Collect all lines below with the string "these".
Dataset records Start Marker
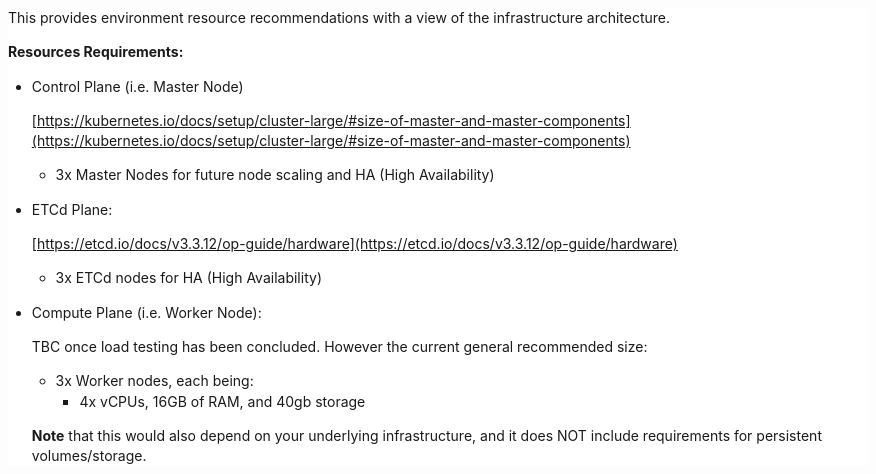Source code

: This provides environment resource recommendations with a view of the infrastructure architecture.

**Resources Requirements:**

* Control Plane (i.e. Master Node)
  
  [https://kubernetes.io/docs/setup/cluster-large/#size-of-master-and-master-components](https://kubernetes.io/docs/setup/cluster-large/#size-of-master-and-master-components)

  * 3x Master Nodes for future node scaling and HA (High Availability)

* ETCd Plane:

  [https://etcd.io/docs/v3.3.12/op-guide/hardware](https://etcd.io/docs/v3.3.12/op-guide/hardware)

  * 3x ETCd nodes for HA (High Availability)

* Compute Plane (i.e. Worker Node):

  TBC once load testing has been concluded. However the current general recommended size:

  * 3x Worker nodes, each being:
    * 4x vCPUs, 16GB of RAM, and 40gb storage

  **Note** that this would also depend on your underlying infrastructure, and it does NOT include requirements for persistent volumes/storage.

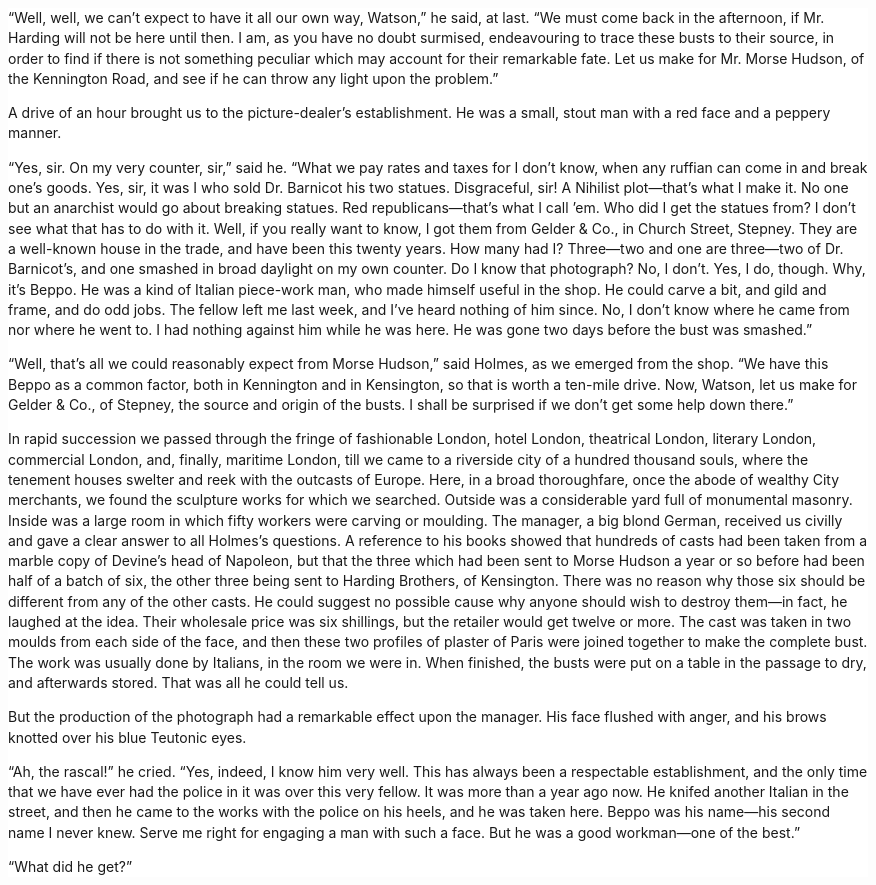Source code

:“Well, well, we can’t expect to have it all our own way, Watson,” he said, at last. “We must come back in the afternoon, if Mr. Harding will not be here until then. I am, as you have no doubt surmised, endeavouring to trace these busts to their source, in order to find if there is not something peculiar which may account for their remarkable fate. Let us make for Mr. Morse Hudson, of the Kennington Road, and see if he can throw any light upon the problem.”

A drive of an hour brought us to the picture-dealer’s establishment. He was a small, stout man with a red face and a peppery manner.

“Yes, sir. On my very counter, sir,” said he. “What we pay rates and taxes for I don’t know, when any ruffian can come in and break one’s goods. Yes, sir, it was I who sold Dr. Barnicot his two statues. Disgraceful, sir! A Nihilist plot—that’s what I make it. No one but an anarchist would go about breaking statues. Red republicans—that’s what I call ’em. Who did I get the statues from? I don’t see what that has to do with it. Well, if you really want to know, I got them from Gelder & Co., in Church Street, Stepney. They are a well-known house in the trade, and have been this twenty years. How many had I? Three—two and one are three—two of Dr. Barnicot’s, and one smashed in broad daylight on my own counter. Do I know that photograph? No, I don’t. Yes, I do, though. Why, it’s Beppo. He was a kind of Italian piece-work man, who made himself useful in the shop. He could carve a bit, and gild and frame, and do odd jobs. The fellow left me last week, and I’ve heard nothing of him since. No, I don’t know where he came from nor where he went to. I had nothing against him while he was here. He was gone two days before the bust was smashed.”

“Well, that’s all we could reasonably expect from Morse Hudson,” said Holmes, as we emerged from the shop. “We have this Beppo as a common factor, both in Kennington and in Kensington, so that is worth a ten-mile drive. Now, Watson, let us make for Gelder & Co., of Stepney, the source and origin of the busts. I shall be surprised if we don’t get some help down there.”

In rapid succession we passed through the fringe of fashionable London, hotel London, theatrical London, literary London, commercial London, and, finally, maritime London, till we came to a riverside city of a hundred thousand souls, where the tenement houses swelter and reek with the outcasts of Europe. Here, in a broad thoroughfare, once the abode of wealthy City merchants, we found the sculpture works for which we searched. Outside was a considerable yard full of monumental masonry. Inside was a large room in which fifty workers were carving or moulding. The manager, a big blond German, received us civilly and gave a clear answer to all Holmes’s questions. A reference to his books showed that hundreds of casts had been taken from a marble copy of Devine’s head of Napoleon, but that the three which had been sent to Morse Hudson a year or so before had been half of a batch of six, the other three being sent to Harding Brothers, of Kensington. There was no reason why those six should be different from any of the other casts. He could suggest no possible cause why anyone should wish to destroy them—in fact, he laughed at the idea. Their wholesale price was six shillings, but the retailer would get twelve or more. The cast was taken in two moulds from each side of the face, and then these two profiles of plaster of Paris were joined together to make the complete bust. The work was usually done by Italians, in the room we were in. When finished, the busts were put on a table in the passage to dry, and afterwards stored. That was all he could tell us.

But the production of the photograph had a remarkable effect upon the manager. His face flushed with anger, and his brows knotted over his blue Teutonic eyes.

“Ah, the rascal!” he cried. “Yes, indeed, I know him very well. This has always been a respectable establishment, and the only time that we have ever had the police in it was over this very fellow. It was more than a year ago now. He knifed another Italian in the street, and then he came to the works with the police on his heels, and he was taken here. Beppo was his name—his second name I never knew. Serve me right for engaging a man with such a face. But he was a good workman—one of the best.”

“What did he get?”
Dataset records End Marker
__Task output__:
:“Well, well, we can’t expect to have it all our own way, Watson,” he said, at last. “We must come back in the afternoon, if Mr. Harding will not be here until then. I am, as you have no doubt surmised, endeavouring to trace these busts to their source, in order to find if there is not something peculiar which may account for their remarkable fate. Let us make for Mr. Morse Hudson, of the Kennington Road, and see if he can throw any light upon the problem.”
In rapid succession we passed through the fringe of fashionable London, hotel London, theatrical London, literary London, commercial London, and, finally, maritime London, till we came to a riverside city of a hundred thousand souls, where the tenement houses swelter and reek with the outcasts of Europe. Here, in a broad thoroughfare, once the abode of wealthy City merchants, we found the sculpture works for which we searched. Outside was a considerable yard full of monumental masonry. Inside was a large room in which fifty workers were carving or moulding. The manager, a big blond German, received us civilly and gave a clear answer to all Holmes’s questions. A reference to his books showed that hundreds of casts had been taken from a marble copy of Devine’s head of Napoleon, but that the three which had been sent to Morse Hudson a year or so before had been half of a batch of six, the other three being sent to Harding Brothers, of Kensington. There was no reason why those six should be different from any of the other casts. He could suggest no possible cause why anyone should wish to destroy them—in fact, he laughed at the idea. Their wholesale price was six shillings, but the retailer would get twelve or more. The cast was taken in two moulds from each side of the face, and then these two profiles of plaster of Paris were joined together to make the complete bust. The work was usually done by Italians, in the room we were in. When finished, the busts were put on a table in the passage to dry, and afterwards stored. That was all he could tell us.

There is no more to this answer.